For security professionals, this entire setup was like dangling a New York strip steak in front of a pack of peckish zombies. It didn't take long for hackers to poke at CNBC's password checker to see what was going on.
It wasn't pretty. Running a free, simple tool called mitmproxy (as in, "man in the middle"), security researcher Ashkan Soltani captured exactly what CNBC's password tester was sending from each user's browser.
When someone entered a password into the text box and hit the button, a lot more was going on than a test. The password was being sent over the site's http (unencrypted) connection to CNBC's third-party partners, such as ScorecardResearch and SecurePubAds (DoubleClick).
After posting the findings on Twitter, a researcher who works on Let's Encrypt (free, easy https for websites) joined the dogpile. He added that -- inexplicably -- CNBC was also saving the passwords to a Google Docs spreadsheet when the user hit "submit."
If you're looking at this page like I just clopped up on a sparkly unicorn while serenading you with Lady Gaga's "Telephone" on a kazoo, let me reframe that vision to a unicorn that has chainsaws for legs -- because peak WTF hadn't yet been reached. At this point in the disaster, hackers and infosec passersby on Twitter started actively @ replying CNBC and the article's author, CNBC data journalist Nicholas Wells. People were overwhelmingly angry at CNBC and calling for the password tool's removal.
But rather than respond directly to researchers or critics, CNBC deleted the entire page without a peep. The article was removed and the page left as "not found," all without leaving a note in its place explaining what happened to the content. The CNBC Twitter account removed its original tweet about the article in an attempt to pretend like nothing happened. On top of it all, the article's author made his Twitter account private.
According to ad-industry platform Thalamus, CNBC.com gets around 6.6M unique visitors a month and 204M monthly page views. While it's unknown how many people were affected by this incident, it's safe to say that some people seriously need to be told by CNBC to change their passwords, ASAP.
It goes without saying that this "password tester" should never have been made -- and no one should have been told to use it.
It's also a sign of the times, one that CNBC and its brethren need to heed. Gone are the days when companies like CNBC can slap "we don't save your data" on something that saves data and expect no one to notice. Look, CNBC: If you're going to pretend to teach your readers about security and you muck around with people's lives using a half-assed little clickbait novelty without consulting security professionals, then you're going to have your ass handed to you.
It's a huge example of how not to behave after you screw up when it comes to security. If CNBC and Wells really wanted to behave as though security reporting mattered or that they cared about the sanctity of their readers' lives, then this would have been a great time to update the article with what went wrong and why it's important that people understand what happened.

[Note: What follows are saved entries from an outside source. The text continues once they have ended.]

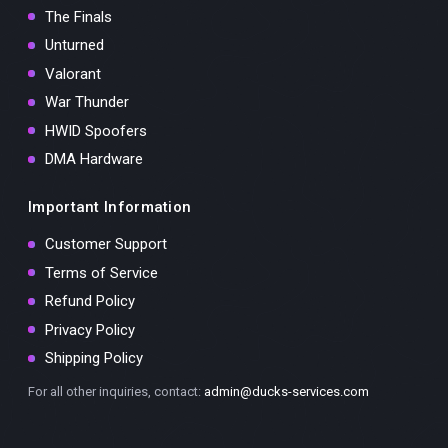
The Finals
Unturned
Valorant
War Thunder
HWID Spoofers
DMA Hardware
Important Information
Customer Support
Terms of Service
Refund Policy
Privacy Policy
Shipping Policy
For all other inquiries, contact:
admin@ducks-services.com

It's not that hard to do the right thing. Like this:
"The original version of this article contained our password-strength tool. We have removed the tool because it had security problems, and we've rethought this whole thing, with the input of information-security professionals (for which we are grateful).
"We at CNBC want to tell you that you should never, ever put your password anywhere except where it belongs. Never put it in a 'password checker' or any other place it shouldn't go -- no matter how safe anyone says it is. Our password tool went wrong not only by encouraging you to enter a password in the first place but also because our site uses "http" (you can see it in the address bar) instead of "https," an encrypted connection, which is safer. We also regret storing the passwords and the fact that we run code on our site's pages that sends entered information (and other user behaviors) to our third-party partners.
"For better password security, use a password manager that can strengthen and remember them for you. We urge everyone who used our password tool to change any of the passwords you entered immediately. For all of this we are truly sorry. "
Too bad the above text is just a fantasy.
You see, CNBC didn't just step in a pile of password-security idiocy in the street; it tracked it onto the carpet of public awareness by simply refusing to acknowledge this happened at all. The media giant isn't returning requests for comment or answering questions for us or any of the outlets that have covered this epic fail. The article's author, with his private Twitter account, appears to be ignoring requests for comment.
For me, it reveals a bright line between people who "get" security and people who don't. Because the people who get it understand that security and accountability are inseparable.